Belfast Telegraph

Fionola Meredith: Gerry Adams' cookbook is simply another attempt to spin the history of IRA terrorism

Forget the 'peas process', Fionola Meredith finds the former Sinn Fein leader's nostalgic recipes deeply distasteful

Oh, the laughs Gerry Adams has given us with his book of republican recipes. Social media is awash with suggested titles: 'Give Peas A Chance', 'The Good Fryday Cookbook', 'Cookie Ar La', and many more.

Boom boom.

Someone even suggested 'When Hunger Strikes', which I think most people would agree is in very bad taste indeed.

The eagerly-awaited publication, which promises to reveal the recipes that sustained the Sinn Fein negotiating team through the long days and nights of the peace process, will actually be called 'The Negotiators' Cook Book', and it will be out in time for Christmas.

Forget Nigella or Delia or Jamie Oliver, this new cookery book by Adams and Co will be the essential kitchen bible to guide you through the entire festive season. For instance, I'm dying to learn what former volunteer Gerry Kelly does with a week's worth of left-over turkey. What exactly was the traditional IRA way back in the day? Curry? Rissoles? Some kind of cold terrine? I've simply got to know.

We're renowned for our dark humour here, it helped to get us through some horrendous times in the past, and of course there are endless jokes, puns and memes to be made and enjoyed on this topic.

But once we've giggled ourselves sick, can we stop and think how utterly, head-meltingly bizarre it is that one of the prime apologists for terrorism in the 20th century is writing a book about tasty things to eat?

What next? 'Farc It Up: A Culinary Tour Of Colombia'?

Or 'All You Can ETA: Authentic Finger-Food From The Basque Country'?

Sorry, I really will stop now.

The reality is that Gerry Adams has pulled off one of the most consummate jobs in PR management of all time. The scale of it beggars belief. He has not only erased the IRA's role in the Troubles from large sections of the public consciousness, he has also convinced many people that he is, in fact, a cuddly, eccentric and genial old grandad who likes nothing better than playing with his toy ducks in the bath and bouncing in the nude with his dog on the garden trampoline.

He's just a harmless, caring, progressive, good-hearted man, who also happens to be a fan of the poet and civil rights champion Maya Angelou. What a darling.

This weird cook book is merely the latest episode in a long vanity process of revisionism, selective editing and blatant self-mythologising by Mr Adams, which often seems to be deployed strategically as a convenient distraction from awkward political issues.

Speaking of which, if Jeremy Corbyn had any sense, he'd be on the phone to his old chum right now, getting advice on how to defuse the anti-Semitism row within the Labour Party. Corbyn is known to enjoy making his own fruit preserves. Perhaps he could author a tribute volume of recipes, 'Jez's Jams', in honour of his good, good friends in the Jewish community?

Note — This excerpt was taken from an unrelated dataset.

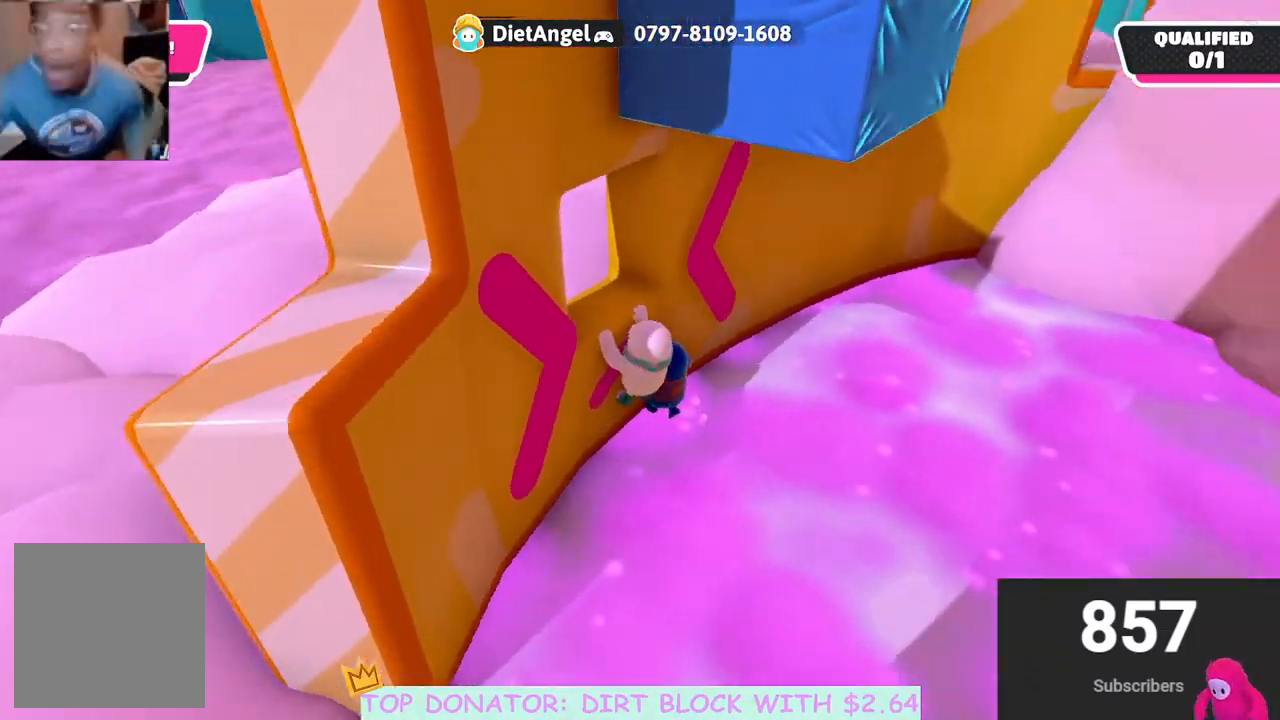
{"buttons": [], "left_stick": "down-right", "right_stick": "center", "events": [[150, "left_stick", "down"], [317, "left_stick", "right"], [333, "right_stick", "down"], [467, "left_stick", "down-right"], [483, "right_stick", "center"]]}
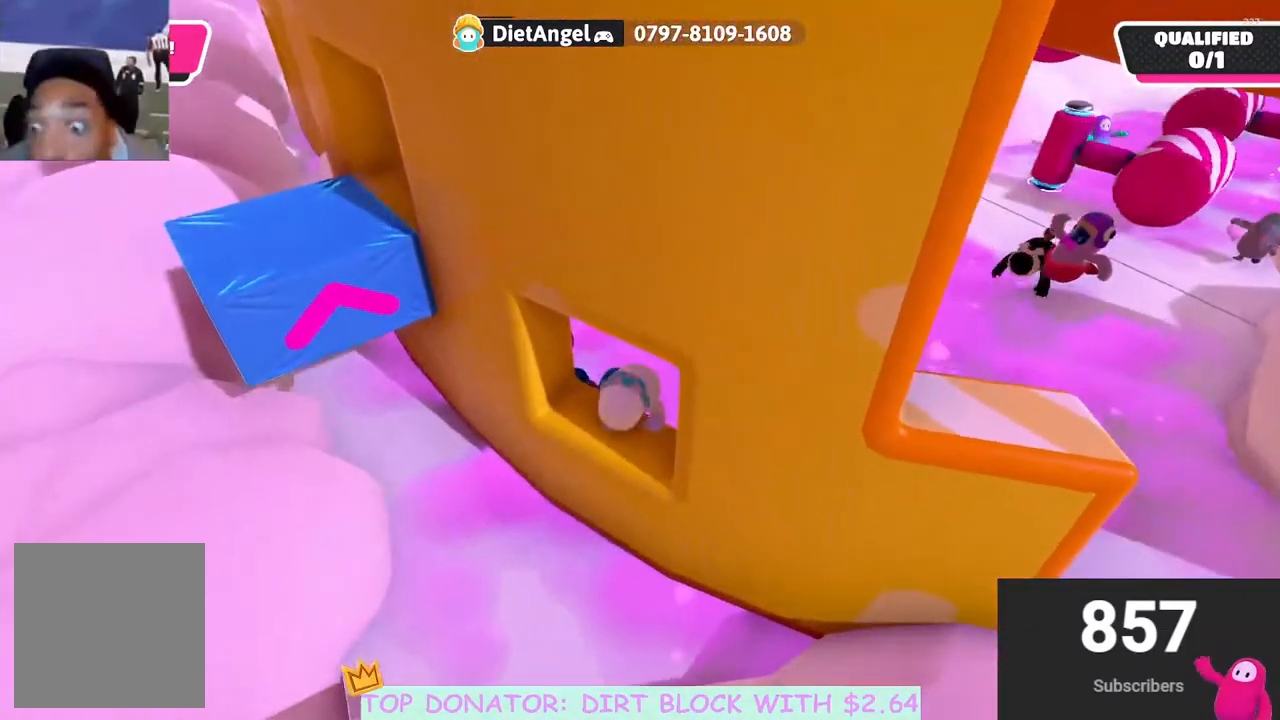
{"buttons": [], "left_stick": "left", "right_stick": "center", "events": [[17, "left_stick", "down"], [100, "left_stick", "down-right"], [133, "right_stick", "down-left"], [283, "left_stick", "down-left"], [283, "right_stick", "center"], [333, "left_stick", "left"]]}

I think the most astute observation I've ever read about the former SF president was by the Irish novelist John Banville. Writing after the IRA ceasefire in 1994, Banville said: "Gerry Adams is obviously a clever and able man, but as a writer I think it behoves those people dealing with him to read his short stories, where one sees the streak of sentimentality that marks the totalitarian mind."

Likewise, there looks to be more than a hint of saccharine sentimentality in this new recipe book. It's yet another attempt to portray cultish republicans as ordinary, normal, decent people with hearty appetites and a generous approach to life, unlike the cold, parsimonious Brits who, according to Adams "never fed us" and "never had any food". It's a cynical manipulation by a practised manipulator, and his sleight of hand is so professional that many people never even see him performing the trick.

As an inveterate reader of books about food, I resent this mawkish incursion on to such pleasurable territory. It's not just about what to eat for dinner - the best writers know that food, and how we feed people, is a fundamental affirmation of human existence.

In their brilliant book, 'Life Is Meals', the writers James and Kay Salter say: "The meal is the essential act of life. It is the habitual ceremony, the long record of marriage, the school for behaviour, the prelude to love…the meal is the emblem of civilisation. What would one know of life as it should be lived, or nights as they should be spent, apart from meals?"

By contrast, Gerry Adams' cook book sounds too sweet to be wholesome, as well as almost too bonkers to be true. Either way, I don't buy it.